[Collected data]
______

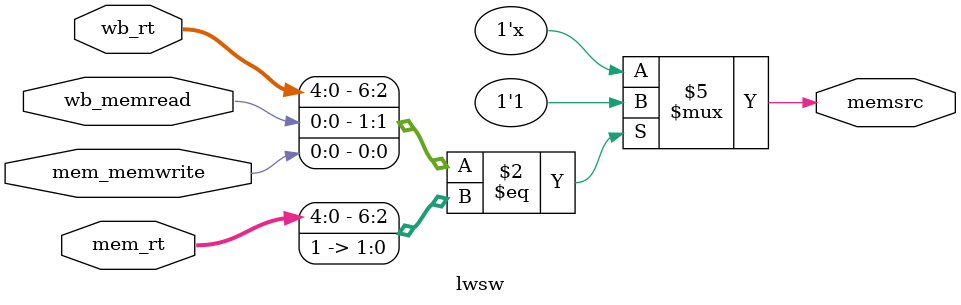
<source format=v>
`timescale 1ns / 1ps


module lwsw(memsrc,wb_rt,mem_rt,wb_memread,mem_memwrite);
input wb_memread,mem_memwrite;
input [4:0] wb_rt,mem_rt;
output memsrc; 

reg memsrc;

initial
   memsrc=0;

always @(wb_rt,mem_rt,wb_memread,mem_memwrite)
   if ({wb_rt,wb_memread,mem_memwrite}=={mem_rt,1'b1,1'b1})
      memsrc=1;
endmodule

</source>
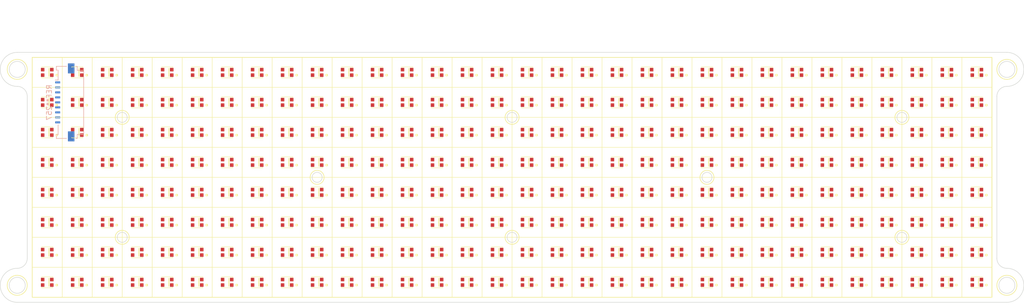
<source format=kicad_pcb>
(kicad_pcb (version 20211014) (generator pcbnew)

  (general
    (thickness 1.6)
  )

  (paper "A3")
  (layers
    (0 "F.Cu" signal)
    (31 "B.Cu" signal)
    (32 "B.Adhes" user "B.Adhesive")
    (33 "F.Adhes" user "F.Adhesive")
    (34 "B.Paste" user)
    (35 "F.Paste" user)
    (36 "B.SilkS" user "B.Silkscreen")
    (37 "F.SilkS" user "F.Silkscreen")
    (38 "B.Mask" user)
    (39 "F.Mask" user)
    (40 "Dwgs.User" user "User.Drawings")
    (41 "Cmts.User" user "User.Comments")
    (42 "Eco1.User" user "User.Eco1")
    (43 "Eco2.User" user "User.Eco2")
    (44 "Edge.Cuts" user)
    (45 "Margin" user)
    (46 "B.CrtYd" user "B.Courtyard")
    (47 "F.CrtYd" user "F.Courtyard")
    (48 "B.Fab" user)
    (49 "F.Fab" user)
    (50 "User.1" user)
    (51 "User.2" user)
    (52 "User.3" user)
    (53 "User.4" user)
    (54 "User.5" user)
    (55 "User.6" user)
    (56 "User.7" user)
    (57 "User.8" user)
    (58 "User.9" user)
  )

  (setup
    (pad_to_mask_clearance 0)
    (pcbplotparams
      (layerselection 0x00010fc_ffffffff)
      (disableapertmacros false)
      (usegerberextensions false)
      (usegerberattributes true)
      (usegerberadvancedattributes true)
      (creategerberjobfile true)
      (svguseinch false)
      (svgprecision 6)
      (excludeedgelayer true)
      (plotframeref false)
      (viasonmask false)
      (mode 1)
      (useauxorigin false)
      (hpglpennumber 1)
      (hpglpenspeed 20)
      (hpglpendiameter 15.000000)
      (dxfpolygonmode true)
      (dxfimperialunits true)
      (dxfusepcbnewfont true)
      (psnegative false)
      (psa4output false)
      (plotreference true)
      (plotvalue true)
      (plotinvisibletext false)
      (sketchpadsonfab false)
      (subtractmaskfromsilk false)
      (outputformat 1)
      (mirror false)
      (drillshape 1)
      (scaleselection 1)
      (outputdirectory "")
    )
  )

  (net 0 "")

  (footprint "clock-library:WS2812C-2020" (layer "F.Cu") (at 84 96))

  (footprint "clock-library:WS2812C-2020" (layer "F.Cu") (at 216 90))

  (footprint "clock-library:WS2812C-2020" (layer "F.Cu") (at 204 66))

  (footprint "clock-library:WS2812C-2020" (layer "F.Cu") (at 138 84))

  (footprint "clock-library:WS2812C-2020" (layer "F.Cu") (at 162 60))

  (footprint "clock-library:WS2812C-2020" (layer "F.Cu") (at 72 96))

  (footprint "clock-library:WS2812C-2020" (layer "F.Cu") (at 156 72))

  (footprint "clock-library:WS2812C-2020" (layer "F.Cu") (at 204 78))

  (footprint "clock-library:WS2812C-2020" (layer "F.Cu") (at 120 66))

  (footprint "clock-library:WS2812C-2020" (layer "F.Cu") (at 198 66))

  (footprint "clock-library:WS2812C-2020" (layer "F.Cu") (at 246 102))

  (footprint "clock-library:WS2812C-2020" (layer "F.Cu") (at 150 78))

  (footprint "clock-library:WS2812C-2020" (layer "F.Cu") (at 66 72))

  (footprint "clock-library:WS2812C-2020" (layer "F.Cu") (at 174 78))

  (footprint "clock-library:WS2812C-2020" (layer "F.Cu") (at 216 84))

  (footprint "clock-library:WS2812C-2020" (layer "F.Cu") (at 168 96))

  (footprint "clock-library:WS2812C-2020" (layer "F.Cu") (at 132 90))

  (footprint "clock-library:WS2812C-2020" (layer "F.Cu") (at 108 84))

  (footprint "clock-library:WS2812C-2020" (layer "F.Cu") (at 192 96))

  (footprint "clock-library:WS2812C-2020" (layer "F.Cu") (at 132 96))

  (footprint "clock-library:WS2812C-2020" (layer "F.Cu") (at 72 90))

  (footprint "clock-library:WS2812C-2020" (layer "F.Cu") (at 114 96))

  (footprint "clock-library:WS2812C-2020" (layer "F.Cu") (at 150 60))

  (footprint "clock-library:WS2812C-2020" (layer "F.Cu") (at 222 72))

  (footprint "clock-library:WS2812C-2020" (layer "F.Cu") (at 186 78))

  (footprint "clock-library:WS2812C-2020" (layer "F.Cu") (at 108 96))

  (footprint "clock-library:WS2812C-2020" (layer "F.Cu") (at 228 60))

  (footprint "clock-library:WS2812C-2020" (layer "F.Cu") (at 66 60))

  (footprint "clock-library:WS2812C-2020" (layer "F.Cu") (at 84 72))

  (footprint "clock-library:WS2812C-2020" (layer "F.Cu") (at 228 102))

  (footprint "clock-library:WS2812C-2020" (layer "F.Cu") (at 234 96))

  (footprint "clock-library:WS2812C-2020" (layer "F.Cu") (at 246 90))

  (footprint "clock-library:WS2812C-2020" (layer "F.Cu") (at 150 66))

  (footprint "clock-library:WS2812C-2020" (layer "F.Cu") (at 228 90))

  (footprint "clock-library:WS2812C-2020" (layer "F.Cu") (at 78 78))

  (footprint "clock-library:WS2812C-2020" (layer "F.Cu") (at 144 90))

  (footprint "clock-library:WS2812C-2020" (layer "F.Cu") (at 102 60))

  (footprint "clock-library:WS2812C-2020" (layer "F.Cu") (at 84 60))

  (footprint "clock-library:WS2812C-2020" (layer "F.Cu") (at 66 90))

  (footprint "clock-library:WS2812C-2020" (layer "F.Cu") (at 78 72))

  (footprint "clock-library:WS2812C-2020" (layer "F.Cu") (at 174 90))

  (footprint "clock-library:WS2812C-2020" (layer "F.Cu") (at 132 66))

  (footprint "clock-library:WS2812C-2020" (layer "F.Cu") (at 216 66))

  (footprint "clock-library:WS2812C-2020" (layer "F.Cu") (at 222 84))

  (footprint "clock-library:WS2812C-2020" (layer "F.Cu") (at 246 78))

  (footprint "clock-library:WS2812C-2020" (layer "F.Cu") (at 144 72))

  (footprint "clock-library:WS2812C-2020" (layer "F.Cu") (at 198 102))

  (footprint "clock-library:WS2812C-2020" (layer "F.Cu") (at 102 96))

  (footprint "clock-library:WS2812C-2020" (layer "F.Cu") (at 150 96))

  (footprint "clock-library:WS2812C-2020" (layer "F.Cu") (at 180 78))

  (footprint "clock-library:WS2812C-2020" (layer "F.Cu") (at 126 72))

  (footprint "clock-library:WS2812C-2020" (layer "F.Cu") (at 222 66))

  (footprint "clock-library:WS2812C-2020" (layer "F.Cu") (at 96 96))

  (footprint "clock-library:WS2812C-2020" (layer "F.Cu") (at 210 66))

  (footprint "clock-library:WS2812C-2020" (layer "F.Cu") (at 210 102))

  (footprint "clock-library:WS2812C-2020" (layer "F.Cu") (at 186 60))

  (footprint "clock-library:WS2812C-2020" (layer "F.Cu") (at 102 90))

  (footprint "clock-library:WS2812C-2020" (layer "F.Cu") (at 174 72))

  (footprint "clock-library:WS2812C-2020" (layer "F.Cu") (at 102 102))

  (footprint "clock-library:WS2812C-2020" (layer "F.Cu") (at 192 72))

  (footprint "clock-library:WS2812C-2020" (layer "F.Cu") (at 138 78))

  (footprint "clock-library:WS2812C-2020" (layer "F.Cu") (at 84 78))

  (footprint "clock-library:WS2812C-2020" (layer "F.Cu") (at 120 78))

  (footprint "clock-library:WS2812C-2020" (layer "F.Cu") (at 162 84))

  (footprint "clock-library:WS2812C-2020" (layer "F.Cu") (at 102 66))

  (footprint "clock-library:WS2812C-2020" (layer "F.Cu") (at 198 72))

  (footprint "clock-library:WS2812C-2020" (layer "F.Cu") (at 108 66))

  (footprint "clock-library:WS2812C-2020" (layer "F.Cu") (at 234 90))

  (footprint "clock-library:WS2812C-2020" (layer "F.Cu") (at 204 90))

  (footprint "clock-library:WS2812C-2020" (layer "F.Cu") (at 174 84))

  (footprint "clock-library:WS2812C-2020" (layer "F.Cu") (at 60 66))

  (footprint "clock-library:WS2812C-2020" (layer "F.Cu") (at 168 60))

  (footprint "clock-library:WS2812C-2020" (layer "F.Cu") (at 66 102))

  (footprint "clock-library:WS2812C-2020" (layer "F.Cu") (at 156 102))

  (footprint "clock-library:WS2812C-2020" (layer "F.Cu") (at 138 72))

  (footprint "clock-library:WS2812C-2020" (layer "F.Cu") (at 210 60))

  (footprint "clock-library:WS2812C-2020" (layer "F.Cu") (at 180 96))

  (footprint "clock-library:WS2812C-2020" (layer "F.Cu") (at 138 90))

  (footprint "clock-library:WS2812C-2020" (layer "F.Cu") (at 66 84))

  (footprint "clock-library:WS2812C-2020" (layer "F.Cu") (at 126 60))

  (footprint "clock-library:WS2812C-2020" (layer "F.Cu") (at 222 60))

  (footprint "clock-library:WS2812C-2020" (layer "F.Cu") (at 114 60))

  (footprint "clock-library:WS2812C-2020" (layer "F.Cu") (at 198 96))

  (footprint "clock-library:WS2812C-2020" (layer "F.Cu")
    (tedit 63ED3CE8) (tstamp 62fad15b-f052-49d8-a8ce-5f3a5d549df8)
    (at 156 90)
    (attr smd)
    (fp_text reference "REF**177" (at 0 -2 unlocked) (layer "F.SilkS") hide
      (effects (font (size 1 1) (thickness 0.15)))
      (tstamp 8d799b9f-424d-4dce-b867-58bfa5aecedb)
    )
    (fp_text value "WS2812C-2020" (at 0 2.2 unlocked) (layer "F.Fab")
      (effects (font (size 1 1)
... [428138 chars truncated]
</source>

______

Copy each line of the preceding data that contains the string "Adhesive".

    (32 "B.Adhes" user "B.Adhesive")
    (33 "F.Adhes" user "F.Adhesive")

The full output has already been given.